What you should do: Return exactly the final stretch of the records below, opening with the line that contains "T-174, due: May 18 -> May 20" and closing with the last line.

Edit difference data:
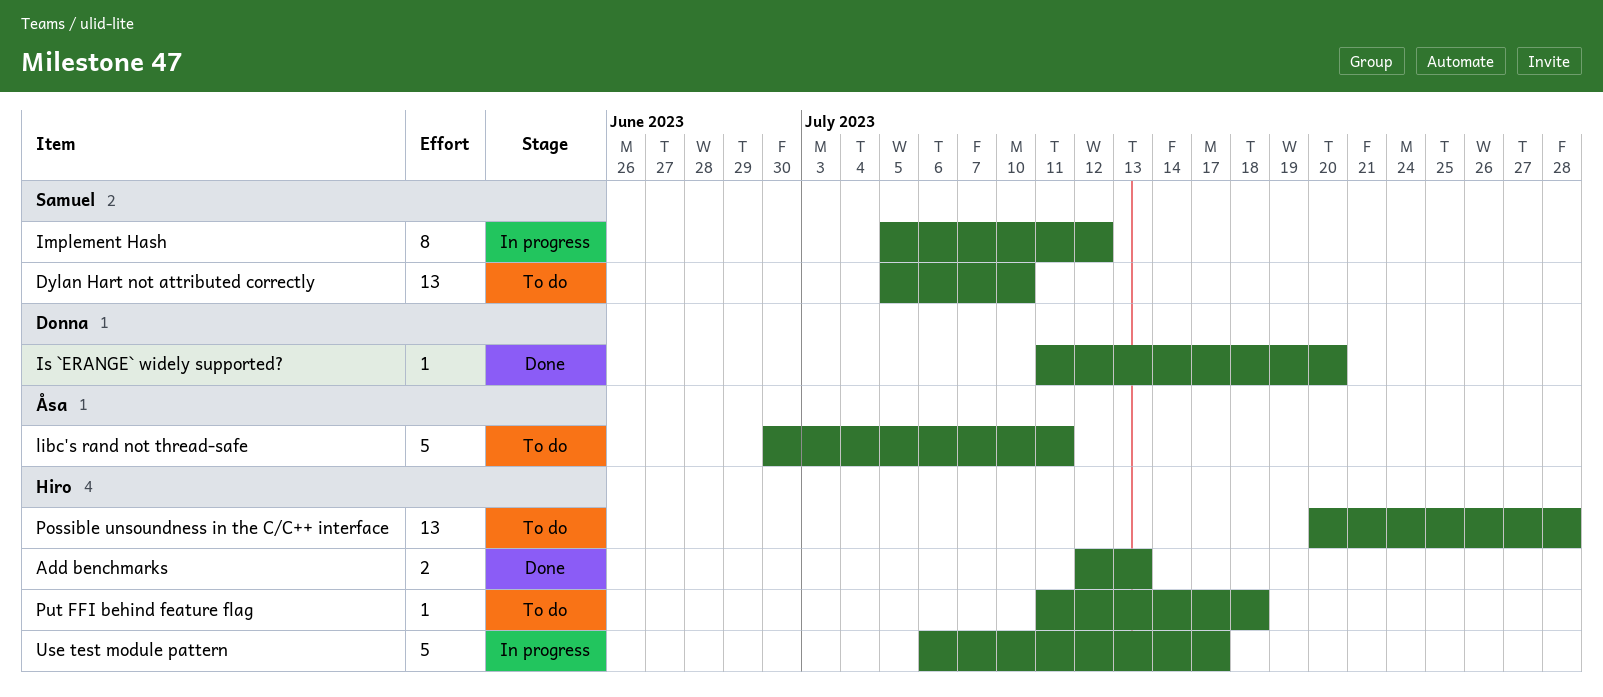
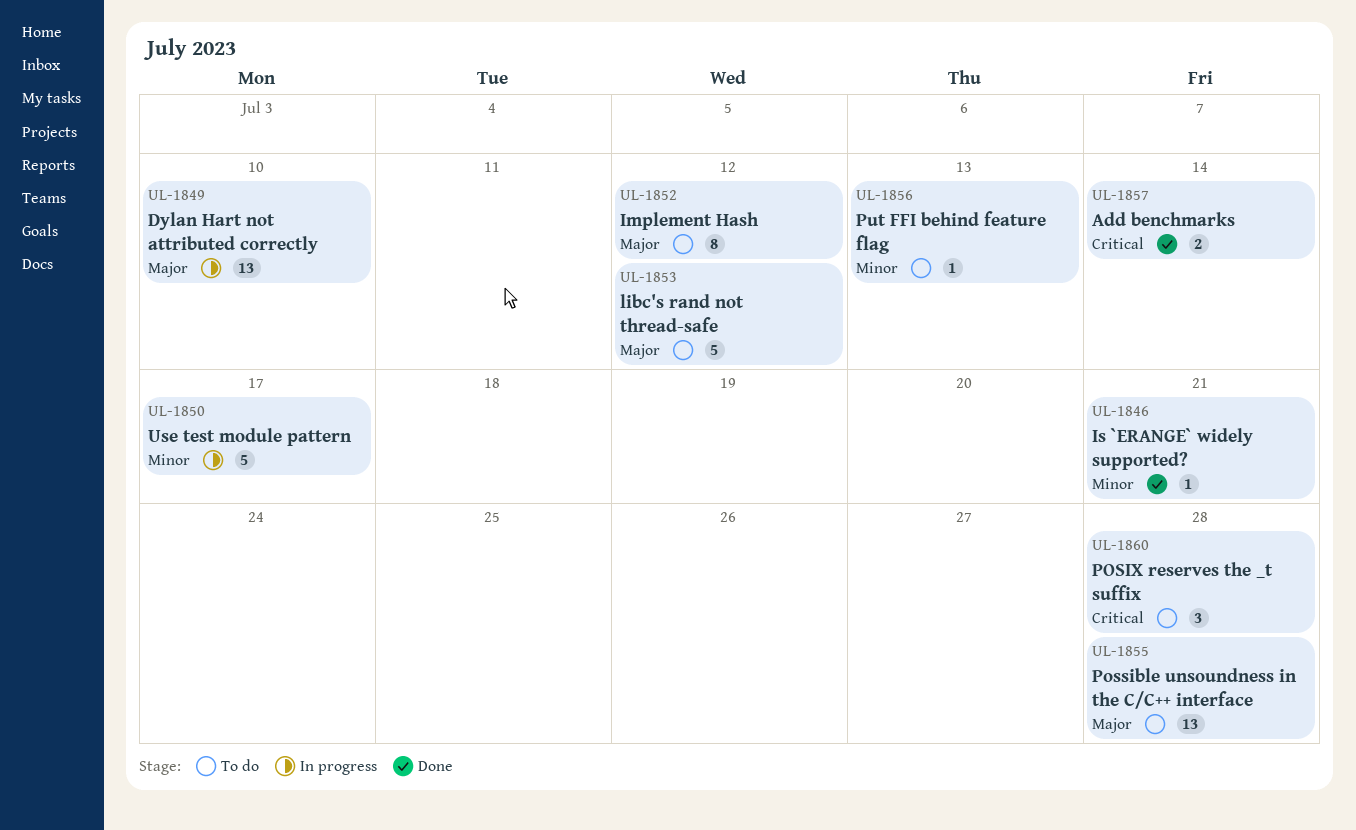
Add benchmarks, due: Jul 13 -> Jul 14
Dylan Hart not attributed correctly, status: To do -> In progress
Implement Hash, status: In progress -> To do
Is `ERANGE` widely supported?, due: Jul 20 -> Jul 21
libc's rand not thread-safe, due: Jul 11 -> Jul 12
POSIX reserves the _t suffix: none -> present
Put FFI behind feature flag, due: Jul 18 -> Jul 13

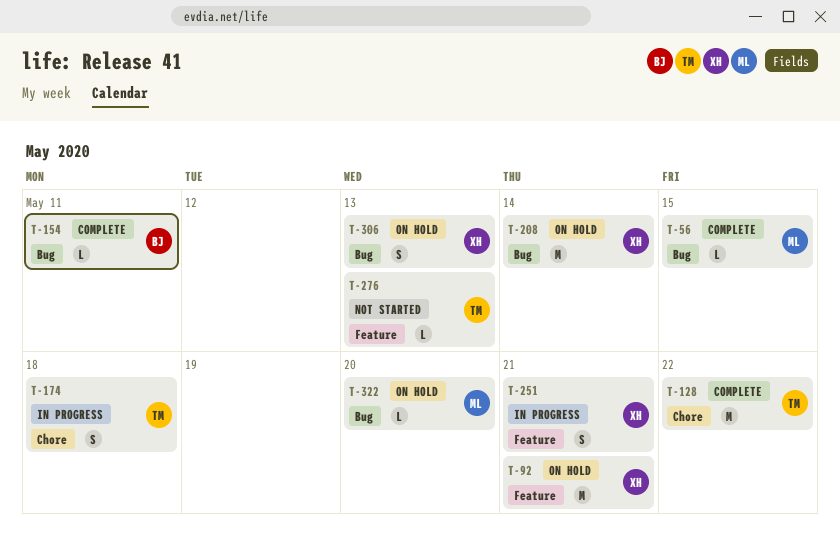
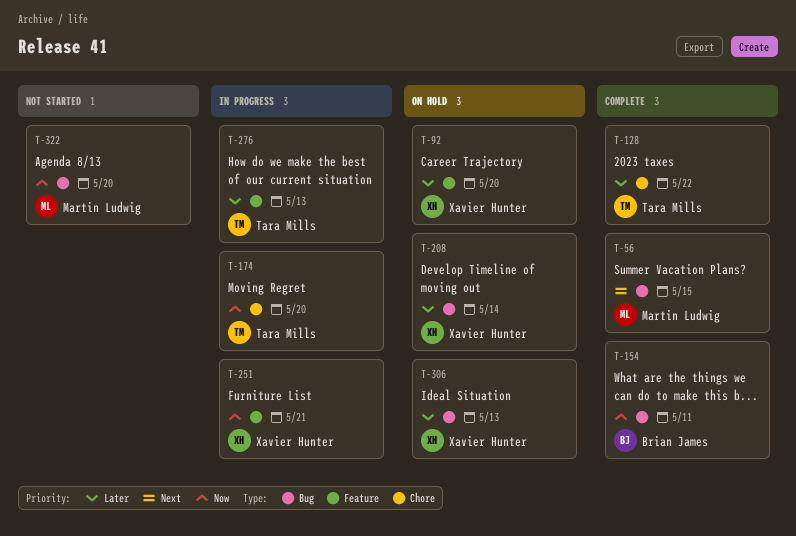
T-92, due: May 21 -> May 20
T-174, due: May 18 -> May 20
T-276, status: Not started -> In progress
T-322, status: On hold -> Not started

Exercise solution:
T-174, due: May 18 -> May 20
T-276, status: Not started -> In progress
T-322, status: On hold -> Not started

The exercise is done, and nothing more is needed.